La fin du « quoiqu’il en coûte » marque un retour à la normale et donc, un resserrement des conditions financières

La dette française

L’évolution des taux d’intérêt frappe également les conditions d’endettement de l’État français. En juin 2023, l’encours de la dette publique négociable est de 2 384 milliards d’euros selon l’Agence France Trésor, soit environ 110 % du PIB. Le déficit budgétaire en 2023 devrait friser les 5 % du PIB. L’Etat a donc un besoin structurel de financement externe qu’il satisfait par l’émission d’obligations sur les marchés. De 2011 à 2020, l’État français a émis de la dette à des taux quasi-nuls sur des marchés financiers abreuvés de liquidités par les Banques Centrales. Ce contexte favorable lui a permis de mener, sans véritable contrainte, une politique contra-cyclique pendant la crise sanitaire et de financer le bouclier tarifaire électricité. Mais, la hausse des taux d’intérêt accroit mécaniquement la charge de cette dette et réduit les marges de manœuvre budgétaire. L’ordre de grandeur fourni par Bercy est de 17 milliards de charge supplémentaire à chaque augmentation de 1% des taux d’intérêt. Rappelons qu’en juillet 2021, l’Etat s’endettait à 20 ans à 0,65 %. En juillet 2022, à 2,34 %. Et, en juillet 2023, à 3,22 %. Le coût de la dette s’accroît donc sur un stock qui ne cesse lui-même d’augmenter.

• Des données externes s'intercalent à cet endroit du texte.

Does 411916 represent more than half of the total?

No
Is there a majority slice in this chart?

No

On le sait, la dette française est dans le collimateur des agences de notation

On le sait, la dette française est dans le collimateur des agences de notation. Tout dégradation de la note se traduira par une augmentation de la prime de risque, c’est-à-dire le taux d’intérêt de la dette, et donc de la charge de la dette. En outre, la désinflation qui est en cours peut impliquer des taux d’intérêt réels – l’écart entre les taux d’intérêt nominaux et le taux d’inflation – sur la dette positifs. Apparaitrait alors un effet « boule de neige » où l’État s’endetterait pour payer les intérêts. Cette situation interdirait toute politique budgétaire contra-cyclique, comme en 2020, et poserait la question de la stabilité de la dette.

Jusqu’ici tout va bien. L’économie française apparaît relativement dynamique dans un contexte morose. Mais, sans hausse du pouvoir d’achat des ménages, sans innovation et investissement des entreprises, sans discipline budgétaire de l’Etat, la situation pourrait rapidement se dégrader.